In another aspect of the present disclosure, a circuit is disclosed. The circuit includes a voltage detector, powered by a first supply voltage in a first voltage domain, that is configured to receive a second supply voltage in a second voltage domain and provide a first control signal, wherein the first supply voltage at a logic high state is higher than the second supply voltage at the logic high state; a logic gate configured to provide a second control signal based on the first control signal, the first and second control signals being in the first voltage domain; and a first n-type transistor having a gate terminal configured to receive the second control signal through a first inverter, a drain terminal coupled to an output node for providing a memory circuit with an operation voltage, and a source terminal coupled to a ground voltage. The second control signal is outputted by the logic gate at the logic high state even if the first supply voltage is provided with the logic high state and the second supply voltage is provided with a logic low state.

In yet another aspect of the present disclosure, a method for providing an operation voltage to a memory circuit is disclosed. The method includes receiving a first supply voltage transitioning in a first voltage domain and a second supply voltage transitioning in a second voltage domain, the first voltage domain being different from the second voltage domain. The method includes providing, upon identifying a memory circuit configured in a first operation mode, an operation voltage equal to the second supply voltage with a first logic state. The method includes providing, upon identifying the memory circuit configured in a second operation mode, the operation voltage equal to the second supply voltage with a second logic state. The method includes providing, upon identifying the memory circuit configured in a third operation mode, the operation voltage equal to the second supply voltage with the first logic state. In the first operation mode, the first supply voltage and the second supply voltage are each provided with the second logic state. In the second operation mode, the first supply voltage and the second supply voltage are each provided with the second logic state. In the third operation mode, the first supply voltage and the second supply voltage are provided with the first logic state and the second logic state, respectively.

As used herein, the terms “about” and “approximately” generally indicates the value of a given quantity that can vary based on a particular technology node associated with the subject semiconductor device.

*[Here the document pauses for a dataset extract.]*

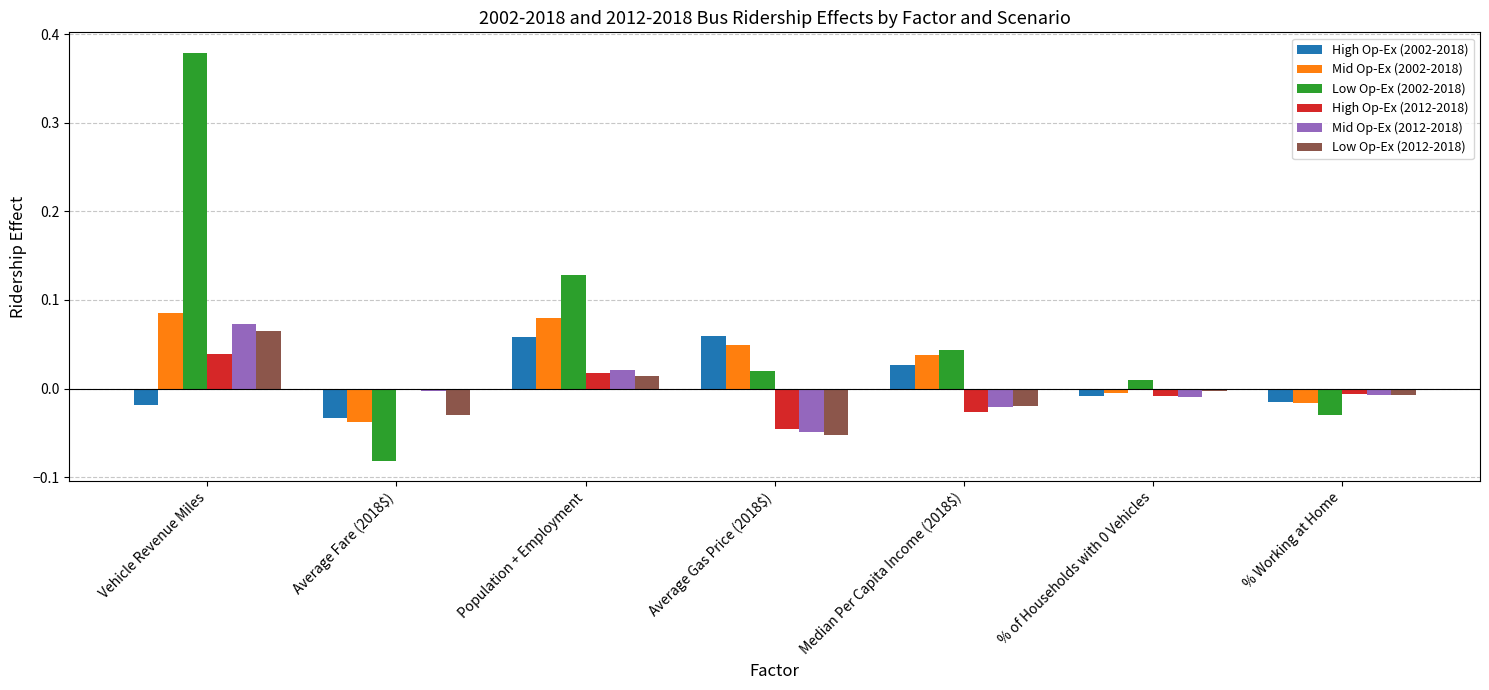

The Low Op-Ex (2002-2018) series shows -0.0 at % Working at Home. True or false?

True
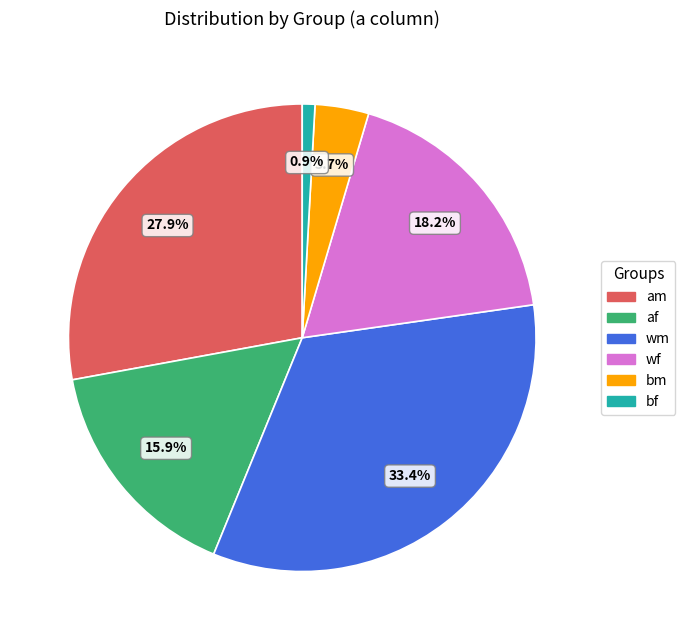

How many segments does this pie chart have?

6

Based on the particular technology node, the term “about” can indicate a value of a given quantity that varies within, for example, 10-30% of the value (e.g., ±10%, ±20%, or ±30% of the value).

The foregoing outlines features of several embodiments so that those skilled in the art may better understand the aspects of the present disclosure. Those skilled in the art should appreciate that they may readily use the present disclosure as a basis for designing or modifying other processes and structures for carrying out the same purposes and/or achieving the same advantages of the embodiments introduced herein. Those skilled in the art should also realize that such equivalent constructions do not depart from the spirit and scope of the present disclosure, and that they may make various changes, substitutions, and alterations herein without departing from the spirit and scope of the present disclosure.